Vaccine distribution and the harms of selective solidarity


Photo: Moletjie, LimpopoSouth Africa (Mukurukuru Media /

If you could describe the experience of the COVID-19 pandemic in one word, which would you choose? For a few months back in 2020, perhaps you might have chosen “solidarity.” We were reminded of our interconnectedness as we saw city after city go through lockdowns as the virus spread; we found joy in small things like playing music on balconies, and we applauded our essential workers every day when the sun set. Over and over, we heard the phrase: “No one is safe until everyone is safe.”

Two years on, our comparisons to the ambitious and transformative agendas required in the aftermath of the Second World War — times of coming together to rebuild our world — have been replaced with a much more striking reminder of what war actually looks like, and the horrors that come from divisions in society and geopolitical games being played out before our eyes. As calls for “solidarity” ring out once more, the term is likely being met with more bitterness than it should. As Europe confronts a war on its doorstep, the recent memory of how countries in the Global North handled the COVID-19 pandemic has rightfully left many around the world wondering what “global solidarity” really means — and if it ever existed.

Nowhere is this lack of solidarity more visible than on the issue of vaccines. Some countries are starting to provide fourth doses to their citizens, while only 15% of the people in low-income countries have received at least one dose. The “vaccine apartheid” we have created, however, is not just a matter of getting vaccines into people’s arms, but is also about the inequalities and exclusion that have fed into, and result from, the global approach to vaccine distribution. The vaccine-pooling scheme, COVAX, has struggled to deliver enough vaccines to meet its goals, while high prices and vaccine hoarding left many countries, particularly in Latin America and Africa, without alternative options to make up for the delays. COVAX has also been criticized for its exclusionary governance structure, which left recipient countries and civil society out of key processes and strategic discussions, in favor of high-income, donating countries.

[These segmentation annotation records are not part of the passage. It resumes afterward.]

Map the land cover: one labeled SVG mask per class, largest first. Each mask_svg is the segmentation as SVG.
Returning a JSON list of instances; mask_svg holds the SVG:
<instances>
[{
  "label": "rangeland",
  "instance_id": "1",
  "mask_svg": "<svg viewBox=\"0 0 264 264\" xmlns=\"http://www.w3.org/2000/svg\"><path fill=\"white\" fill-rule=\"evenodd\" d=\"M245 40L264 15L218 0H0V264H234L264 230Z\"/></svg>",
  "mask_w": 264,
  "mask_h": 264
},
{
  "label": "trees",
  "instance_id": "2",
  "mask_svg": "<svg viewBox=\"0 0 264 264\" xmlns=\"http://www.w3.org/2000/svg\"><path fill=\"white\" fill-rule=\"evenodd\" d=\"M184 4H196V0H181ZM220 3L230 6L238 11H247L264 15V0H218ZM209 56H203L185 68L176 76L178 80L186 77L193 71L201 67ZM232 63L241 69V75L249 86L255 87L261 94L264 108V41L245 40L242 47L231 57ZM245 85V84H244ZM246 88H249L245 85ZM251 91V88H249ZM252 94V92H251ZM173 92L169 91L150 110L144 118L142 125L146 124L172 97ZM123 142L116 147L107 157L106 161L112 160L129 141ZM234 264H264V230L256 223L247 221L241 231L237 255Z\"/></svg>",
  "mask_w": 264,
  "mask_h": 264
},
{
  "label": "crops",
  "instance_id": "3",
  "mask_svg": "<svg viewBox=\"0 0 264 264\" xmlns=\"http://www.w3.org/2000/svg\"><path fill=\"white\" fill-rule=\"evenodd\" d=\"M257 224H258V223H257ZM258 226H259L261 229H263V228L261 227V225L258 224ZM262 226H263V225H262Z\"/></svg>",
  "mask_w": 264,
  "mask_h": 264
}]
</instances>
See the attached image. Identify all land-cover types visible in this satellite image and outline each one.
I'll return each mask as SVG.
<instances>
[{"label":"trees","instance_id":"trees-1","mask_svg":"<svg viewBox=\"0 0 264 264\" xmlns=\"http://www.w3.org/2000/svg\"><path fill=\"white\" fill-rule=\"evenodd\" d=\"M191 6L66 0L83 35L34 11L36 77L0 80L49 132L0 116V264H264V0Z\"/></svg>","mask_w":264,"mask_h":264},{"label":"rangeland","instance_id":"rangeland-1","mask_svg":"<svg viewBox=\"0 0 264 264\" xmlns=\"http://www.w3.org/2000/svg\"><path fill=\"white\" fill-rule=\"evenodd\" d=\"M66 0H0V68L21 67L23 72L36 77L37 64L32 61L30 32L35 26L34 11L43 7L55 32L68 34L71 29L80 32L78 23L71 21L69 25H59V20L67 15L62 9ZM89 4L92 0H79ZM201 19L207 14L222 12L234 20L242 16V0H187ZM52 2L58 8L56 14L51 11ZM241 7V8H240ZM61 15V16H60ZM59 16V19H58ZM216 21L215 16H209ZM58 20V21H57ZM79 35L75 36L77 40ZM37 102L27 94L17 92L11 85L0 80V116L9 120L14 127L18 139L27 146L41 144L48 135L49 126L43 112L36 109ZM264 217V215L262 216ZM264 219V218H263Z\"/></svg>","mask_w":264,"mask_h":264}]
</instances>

We have been told time and again that failing to vaccinate the world would bring on new variants and jeopardize our global efforts for recovery. When South Africa reported the first cases of the Omicron variant, however, the response of closing borders and ignoring calls for ramping up vaccine production was, as described by President Cyril Ramaphosa, a “slap in the face of African excellence.” The closure of borders is just one of the most visible manifestations of a lack of solidarity and respect, and the perpetuation of global systems of exclusion that refuses to recognize the value of cooperation in responding to the pandemic.

Not only has the hoarding of vaccines by high-income countries been, “morally indefensible,” but the blocking of the TRIPS waiver that would allow other countries to produce their own vaccines has been repeatedly blocked by both pharmaceutical lobbies and governments. Many have argued that lack of production capacity in other countries would render a TRIPS waiver useless, but that is not necessarily the case. A recent study by Médecins Sans Frontières showed over 100 factories in countries capable of producing mRNA vaccines in countries including Egypt, Morocco, Tunisia, Senegal, South Africa, India, China, South Korea, Vietnam, Malaysia, Bangladesh, Chile, Argentina, and Brazil. As the report’s co-author, Achal Prabhala, describes it: “it’s a bit like being an Olympic runner, but not even being allowed to start the race because somebody’s tied your feet to the starting blocks.” Thanks to the tireless mobilization of groups such as the People’s Vaccine Alliance, negotiations have brought us closer to an agreement on the waiver, but the watered-down compromise is limited exclusively to vaccines, leaving out all the additional technology required to get vaccines into people’s arms, and falling short of the action required to truly achieve vaccine equity.

The sad part is that many, including Strive Masiyiwa, vaccine envoy to the African Union, were not surprised: “It’s the old movie again…” At a time when multilateral action is needed more than ever, perceived greed from those countries with the most resources is feeding into an increasing mistrust of our ability to cooperate and commit to helping one another. At least on vaccines, it was Russia and China who seemed more willing to donate or sell their own vaccines, part of a geopolitical game that is now having repercussions on countries’ attitudes towards other areas of global concern, most recently the war in Ukraine.

The invasion of Ukraine, and its spillover effects on food, fuel, and fertilizer costs, as well as on global financing for already cash-strapped countries, once again demands global solidarity. The geographical split showcased in recent General Assembly votes, as well as some of the fallout and pressure from the Global North on the rest of the world to vote with them, does not bode well. In many ways, these votes describe not the moral standing of one country over another, but the mistrust in a multilateral system that has failed to deliver, too often exhibiting double standards and on vaccines — bowing down to the profit-maximizing pharmaceutical industry. We were unable to come together on what former UK Prime Minister Gordon Brown describes as the single peacetime decision with the potential to, “save so many lives in such a short time.” From the looming food and energy repercussions of the war in Ukraine to the climate crisis, more difficult peacetime — and wartime — decisions are coming our way. Will the global community be playing “the old movie” once again — or will selfishness and profit finally be put aside in favor of true solidarity, respect, and cooperation?